If not using floating IP addresses (use_floating_ips=False) sahara will use fixed IP addresses for instance management. When using neutron for the Networking service the user will be able to choose the fixed IP network for all instances in a cluster. Whether using nova-network or neutron it is important to ensure that all instances running sahara have access to the fixed IP networks.
Sahara can be configured to send notifications to the OpenStack Telemetry module. To enable this functionality the following parameter enable should be set in the [oslo_messaging_notifications] section of the configuration file:
[oslo_messaging_notifications]
enable = true
And the following parameter driver should be set in the [oslo_messaging_notifications] section of the configuration file:
[oslo_messaging_notifications]
driver = messaging
By default sahara is configured to use RabbitMQ as its message broker.

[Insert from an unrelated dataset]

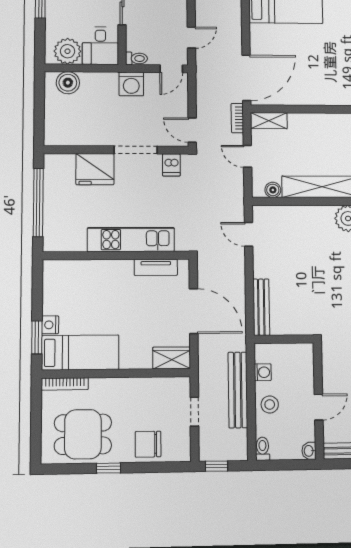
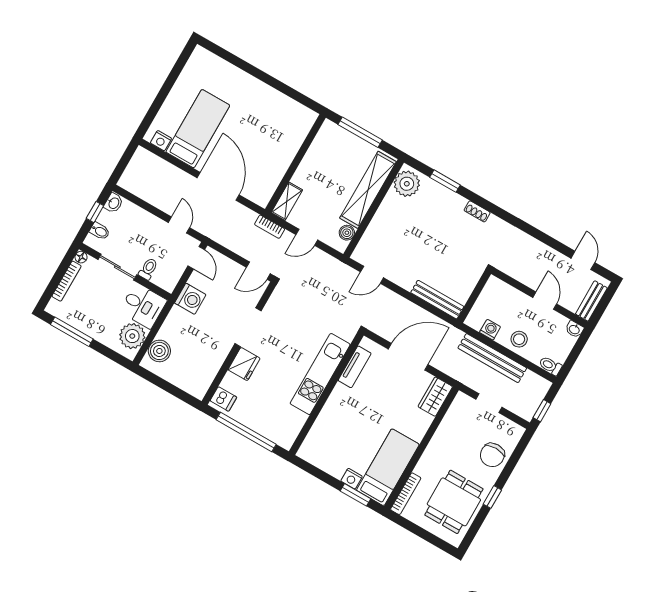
toilet: (136, 58) -> (148, 269), moved
door: (246, 78) -> (218, 186), moved
dishwasher: (171, 165) -> (223, 399), moved
fridge: (95, 169) -> (244, 364), width x0.73, depth x0.75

If you are using RabbitMQ as the message broker, then you should set the following parameter in the [DEFAULT] section:
rpc_backend = rabbit
You may also need to specify the connection parameters for your RabbitMQ installation. The following example shows the default values in the [oslo_messaging_rabbit] section which may need adjustment:
rabbit_host=localhost
rabbit_port=5672
rabbit_hosts=$rabbit_host:$rabbit_port
rabbit_userid=guest
rabbit_password=guest
rabbit_virtual_host=/
By default sahara is configured to use the heat engine for instance creation. The heat engine uses the OpenStack Orchestration service to provision instances. Sahara can be configured to use the direct engine for this purpose, but after the Liberty release it will be removed. This engine makes calls directly to the services required for instance provisioning. We recommend using the OpenStack Orchestration service.
To configure sahara to use the direct engine for instance provisioning the infrastructure_engine parameter should be modified in the configuration file as follows:
[DEFAULT]
infrastructure_engine=direct
Warning
The direct engine will be removed after the Liberty release, we recommend using the heat engine.
Sahara’s public API calls may be restricted to certain sets of users by using a policy configuration file. The location of the policy file(s) is controlled by the policy_file and policy_dirs parameters in the [oslo_policy] section. By default sahara will search for a policy.json file in the same directory as the sahara.conf configuration file.
Example 1. Allow all method to all users (default policy).
{
"default": ""
}
Example 2. Disallow image registry manipulations to non-admin users.
{
"default": "",
"data-processing:images:register": "role:admin",
"data-processing:images:unregister": "role:admin",
"data-processing:images:add_tags": "role:admin",
"data-processing:images:remove_tags": "role:admin"
}
Sahara uses the api-paste.ini file to configure the data processing API service. For middleware injection sahara uses pastedeploy library. The location of the api-paste file is controlled by the api_paste_config parameter in the [default] section. By default sahara will search for a api-paste.ini file in the same directory as the configuration file.